Au milieu du désarroi des partis et de l’effarement de l’opinion, les inquiétudes du pays donnaient aux défenseurs attitrés de l’église un ascendant qui eût paru inouï quelques mois plus tôt. Leurs chefs surent le mettre à profit avec un singulier esprit politique. Parmi les plus jeunes députés de la fin du dernier règne, les catholiques avaient rencontré un homme d’état de race, chez lequel un tact politique inné tenait lieu d’expérience, un homme d’un esprit à la fois fin et élevé, d’une éloquence noble et simple, possédant à un haut degré la première qualité d’un homme de gouvernement, le sens pratique. Plus froid que Montalembert, qui était plutôt un agitateur qu’un chef de parti, moins accessible à l’engouement comme au découragement, M. de Falloux était par là même plus propre à la direction d’un gouvernement et à la conduite des affaires. Ce fut l’homme politique des catholiques ; il avait l’avantage de n’avoir d’illusions ni sur les personnes ni sur les choses. Les catholiques les plus illustres, au dedans et au dehors des assemblées, étaient du reste d’accord. Si, en décembre 1848, M. de Falloux fit taire ses répugnances à entrer au ministère, ce ne fut que sur les instances, ou mieux sous la pression de Montalembert et de Dupanloup[1]. Les rivalités de personnes leur étaient absolument étrangères, ils ne songeaient qu’à la défense de la cause commune et ils étaient d’accord sur la tactique à suivre. A l’opinion publique, encore mal remise des terreurs de juin, à la société en péril, ils offraient le secours de la seule force restée debout, la religion. Dans le désordre qui suivait la tempête, au lendemain de la secousse où l’état avait cru périr, leur voix fut entendue. Ils trouvèrent comme allié un de leurs plus redoutables adversaires de la veille, M. Thiers. La bourgeoisie sceptique avait, devant le déchaînement populaire, perdu l’assurance de son optimisme. Ainsi s’explique la loi sur l’enseignement de 1850. Pour les catholiques qui la provoquèrent, comme pour les politiques qui l’acceptèrent, ce fut avant tout une loi de salut social.

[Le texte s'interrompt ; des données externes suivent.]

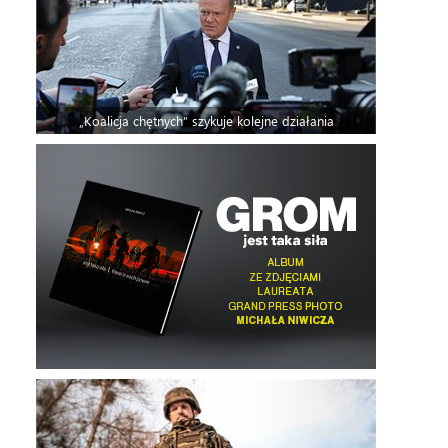
„Koalicja chętnych” szykuje kolejne działania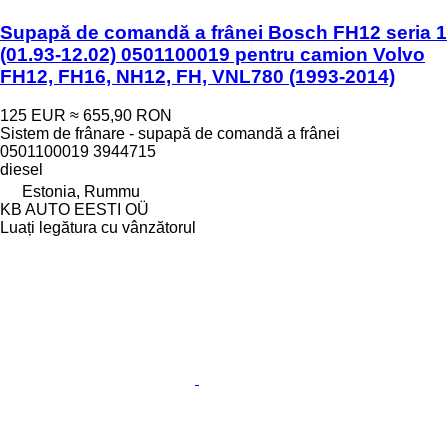
Supapă de comandă a frânei Bosch FH12 seria 1
(01.93-12.02) 0501100019 pentru camion Volvo
FH12, FH16, NH12, FH, VNL780 (1993-2014)
125 EUR
≈ 655,90 RON
Sistem de frânare - supapă de comandă a frânei
0501100019 3944715
diesel
Estonia, Rummu
KB AUTO EESTI OÜ
Luați legătura cu vânzătorul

Nous n’avons ici ni à étudier ni à juger cette loi fameuse. Nous pourrions pour cela renvoyer au jugement porté par un ancien universitaire, demeuré fidèle au principe de liberté[2]. Cette loi, que l’on a comparée à l’édit de Nantes et au concordat, était à bien des égards, tout comme le concordat et l’édit de Nantes, un compromis,

  1. M. de Falloux en a fait lui-même le récit dans un volume sur l’évêque d’Orléans.
  2. Voyez Dieu, Patrie et Liberté, par M. Jules Simon ; et aussi la Liberté d’enseignement et l’Université sous la troisième république, par M. Emile Beaussire.